Task details =>
Copy every line from the data below in which the string "event" can be found.

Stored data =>
------
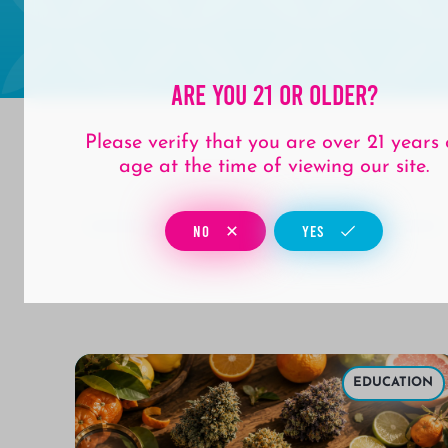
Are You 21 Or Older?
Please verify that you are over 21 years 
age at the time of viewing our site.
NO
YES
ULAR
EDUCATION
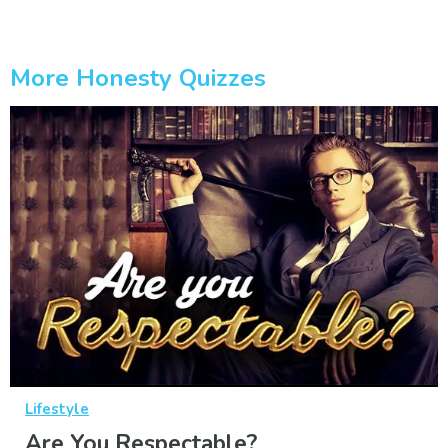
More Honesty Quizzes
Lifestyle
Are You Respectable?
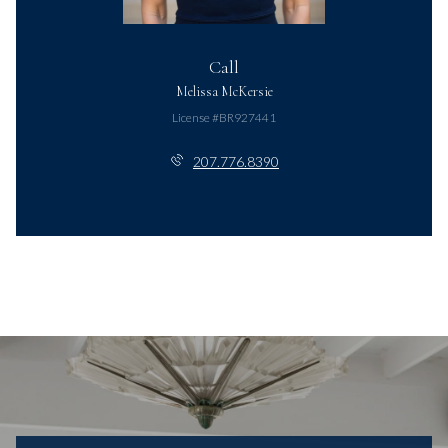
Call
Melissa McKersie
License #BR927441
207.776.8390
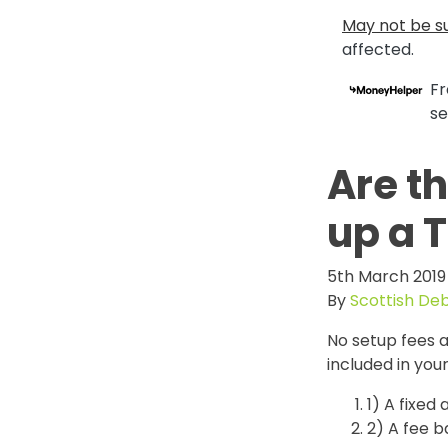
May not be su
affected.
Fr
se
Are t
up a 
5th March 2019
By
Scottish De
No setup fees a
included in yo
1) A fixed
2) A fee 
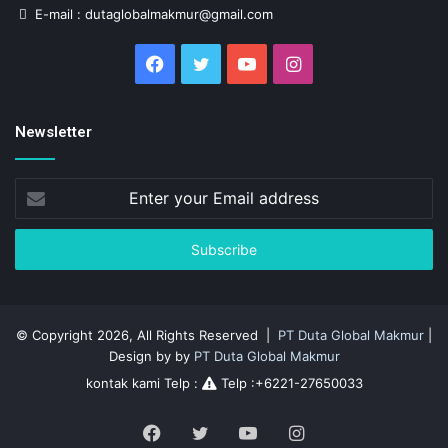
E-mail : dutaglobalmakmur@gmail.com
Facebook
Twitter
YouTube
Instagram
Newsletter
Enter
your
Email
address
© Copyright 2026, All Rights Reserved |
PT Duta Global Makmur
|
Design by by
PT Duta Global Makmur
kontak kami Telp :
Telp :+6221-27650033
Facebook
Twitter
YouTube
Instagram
------
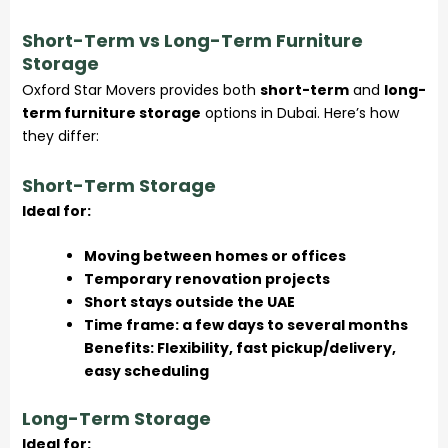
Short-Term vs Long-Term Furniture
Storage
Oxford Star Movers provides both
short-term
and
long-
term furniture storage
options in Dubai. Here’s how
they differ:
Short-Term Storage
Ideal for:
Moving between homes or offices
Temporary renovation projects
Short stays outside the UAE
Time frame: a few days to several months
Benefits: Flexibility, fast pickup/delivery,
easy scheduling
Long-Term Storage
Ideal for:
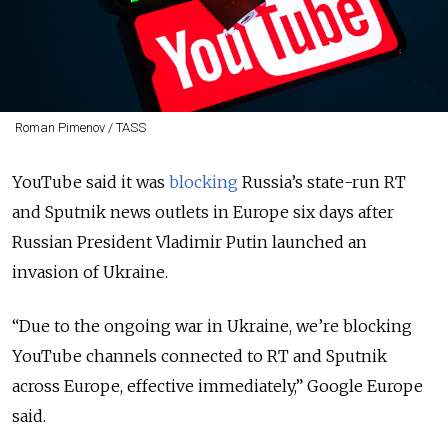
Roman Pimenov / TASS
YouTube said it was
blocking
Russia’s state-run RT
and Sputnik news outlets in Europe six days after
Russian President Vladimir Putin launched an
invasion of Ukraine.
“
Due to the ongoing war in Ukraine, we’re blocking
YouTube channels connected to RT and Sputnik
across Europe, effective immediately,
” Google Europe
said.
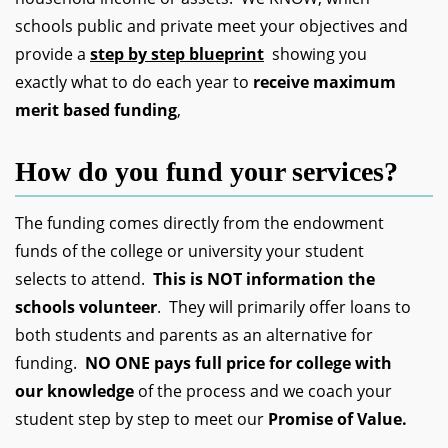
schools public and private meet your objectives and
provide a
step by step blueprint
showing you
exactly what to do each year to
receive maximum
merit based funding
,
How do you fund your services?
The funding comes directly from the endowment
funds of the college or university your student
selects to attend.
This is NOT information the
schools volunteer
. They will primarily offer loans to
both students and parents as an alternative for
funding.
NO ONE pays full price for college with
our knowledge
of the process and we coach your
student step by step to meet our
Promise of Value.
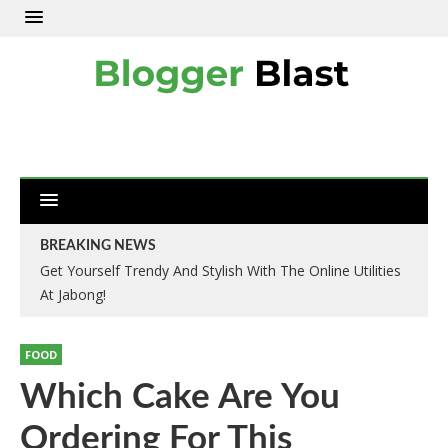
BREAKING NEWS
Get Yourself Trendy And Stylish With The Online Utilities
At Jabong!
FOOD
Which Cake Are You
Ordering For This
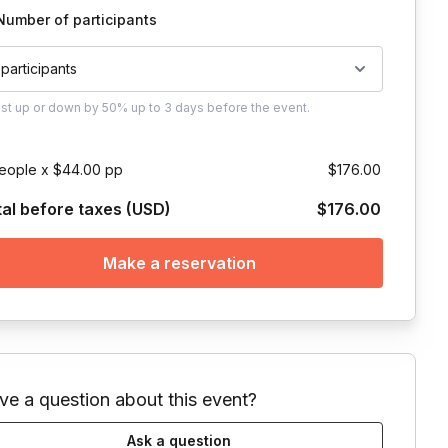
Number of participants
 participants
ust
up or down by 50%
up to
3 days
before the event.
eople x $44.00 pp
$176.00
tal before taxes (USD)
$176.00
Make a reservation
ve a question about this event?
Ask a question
------
Expected output =>
before the event.
ve a question about this event?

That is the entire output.